Texto de lectura:
========================================

Carezco de los elementos técnicos para sustentar lo que afirmaré a continuación, pero confío en la buena voluntad de mis lectores a la hora de creerme: el 100% de los colombianos a los que consulté respecto de ese grupo armado no supieron darme una respuesta sólida al respecto. Especialmente los intelectuales, docentes incluidos, no lograban transmitirme siquiera un pantallazo respecto de cuáles eran los objetivos y la ideología de las FARC. Hago hincapié en los docentes porque visité, en total, unas cuarenta escuelas (por todo el país), y buena parte de las conversaciones que mantuve, además de con los alumnos, fue con el personal escolar: supervisores, directores, maestros, ordenanzas, promotores de libros, preceptores, etc.
A diferencia de mi toma de posición en este artículo, mis preguntas a los colombianos eran inocentes y curiosas. Yo realmente quería saber más de las FARC, y también quería saber qué opinaban de esas siglas los propios civiles que las padecían. Pero no había definiciones, ni conclusiones. La mayoría de los intelectuales que entrevisté no apoyaba la posición de Uribe de considerar a las FARC un grupo terrorista y recuperar la totalidad del país para el sistema democrático.
No pude deducir si esta falta de definición por parte de mis interlocutores se trataba de simple miedo –que me parece un sentimiento completamente respetable–, de reserva frente a un extranjero o, lisa y llanamente, de que realmente no habían podido hacerse una idea de lo que ocurría en su patria, lo cual sería tan comprensible y respetable como el miedo. Pero ninguno me dijo con claridad: deseo que triunfen las FARC, o deseo que triunfe la democracia.

========================================

Objetivo:
Actualice el fragmento del texto sobre las FARC que comienza en "Carezco de los" y termina en "libros, preceptores, etc.", sustituyendo "cuarenta" por "cincuenta". El listado no guarda relación alguna con el texto.

Extractos de datos:
========================================

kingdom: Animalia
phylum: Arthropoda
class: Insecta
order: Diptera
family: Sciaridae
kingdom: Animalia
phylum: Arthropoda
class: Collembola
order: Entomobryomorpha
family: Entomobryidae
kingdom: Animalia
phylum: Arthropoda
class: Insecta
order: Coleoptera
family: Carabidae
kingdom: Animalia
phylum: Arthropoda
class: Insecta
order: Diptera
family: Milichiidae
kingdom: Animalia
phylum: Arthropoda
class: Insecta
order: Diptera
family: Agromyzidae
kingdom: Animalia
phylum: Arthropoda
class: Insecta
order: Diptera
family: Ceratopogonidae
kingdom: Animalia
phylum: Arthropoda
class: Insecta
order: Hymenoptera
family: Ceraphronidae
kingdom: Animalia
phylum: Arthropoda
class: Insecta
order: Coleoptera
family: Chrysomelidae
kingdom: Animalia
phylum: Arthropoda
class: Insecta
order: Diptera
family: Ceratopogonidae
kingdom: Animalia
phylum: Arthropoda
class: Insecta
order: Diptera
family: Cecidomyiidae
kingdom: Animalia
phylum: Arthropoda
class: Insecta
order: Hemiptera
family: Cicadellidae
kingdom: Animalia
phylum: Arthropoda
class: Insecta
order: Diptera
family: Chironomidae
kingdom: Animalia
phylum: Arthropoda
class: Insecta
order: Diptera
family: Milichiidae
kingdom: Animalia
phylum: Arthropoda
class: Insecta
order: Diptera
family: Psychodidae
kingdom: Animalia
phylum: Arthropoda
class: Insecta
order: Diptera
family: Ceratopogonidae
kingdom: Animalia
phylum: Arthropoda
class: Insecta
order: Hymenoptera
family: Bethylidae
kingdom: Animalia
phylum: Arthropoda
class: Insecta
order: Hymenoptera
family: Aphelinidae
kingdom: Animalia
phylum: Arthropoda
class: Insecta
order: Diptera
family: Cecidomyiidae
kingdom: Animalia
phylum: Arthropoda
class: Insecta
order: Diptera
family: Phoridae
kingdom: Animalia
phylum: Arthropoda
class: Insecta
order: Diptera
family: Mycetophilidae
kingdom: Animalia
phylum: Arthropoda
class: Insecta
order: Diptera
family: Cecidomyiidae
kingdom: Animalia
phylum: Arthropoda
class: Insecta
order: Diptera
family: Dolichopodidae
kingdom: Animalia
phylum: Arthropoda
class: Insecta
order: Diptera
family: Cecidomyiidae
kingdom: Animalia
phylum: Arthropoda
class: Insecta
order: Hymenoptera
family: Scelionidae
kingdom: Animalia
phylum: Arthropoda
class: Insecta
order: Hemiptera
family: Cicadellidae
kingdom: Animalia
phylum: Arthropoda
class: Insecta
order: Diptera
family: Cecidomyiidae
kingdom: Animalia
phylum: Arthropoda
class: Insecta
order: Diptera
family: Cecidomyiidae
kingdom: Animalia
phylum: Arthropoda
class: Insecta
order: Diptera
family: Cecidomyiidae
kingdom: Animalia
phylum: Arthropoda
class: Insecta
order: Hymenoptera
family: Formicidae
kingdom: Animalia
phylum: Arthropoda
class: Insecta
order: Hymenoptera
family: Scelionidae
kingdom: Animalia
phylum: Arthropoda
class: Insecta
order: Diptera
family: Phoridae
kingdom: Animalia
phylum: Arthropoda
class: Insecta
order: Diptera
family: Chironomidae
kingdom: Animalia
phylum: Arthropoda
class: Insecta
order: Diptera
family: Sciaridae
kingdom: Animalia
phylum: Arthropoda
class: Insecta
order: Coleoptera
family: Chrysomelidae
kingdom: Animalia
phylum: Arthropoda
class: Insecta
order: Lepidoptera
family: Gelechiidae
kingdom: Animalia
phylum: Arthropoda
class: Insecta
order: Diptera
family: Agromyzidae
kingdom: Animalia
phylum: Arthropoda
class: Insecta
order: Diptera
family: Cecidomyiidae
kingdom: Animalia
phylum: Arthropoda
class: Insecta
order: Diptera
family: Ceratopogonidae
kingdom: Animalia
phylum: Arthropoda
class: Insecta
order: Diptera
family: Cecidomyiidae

========================================

Respuesta:
Carezco de los elementos técnicos para sustentar lo que afirmaré a continuación, pero confío en la buena voluntad de mis lectores a la hora de creerme: el 100% de los colombianos a los que consulté respecto de ese grupo armado no supieron darme una respuesta sólida al respecto. Especialmente los intelectuales, docentes incluidos, no lograban transmitirme siquiera un pantallazo respecto de cuáles eran los objetivos y la ideología de las FARC. Hago hincapié en los docentes porque visité, en total, unas cincuenta escuelas (por todo el país), y buena parte de las conversaciones que mantuve, además de con los alumnos, fue con el personal escolar: supervisores, directores, maestros, ordenanzas, promotores de libros, preceptores, etc.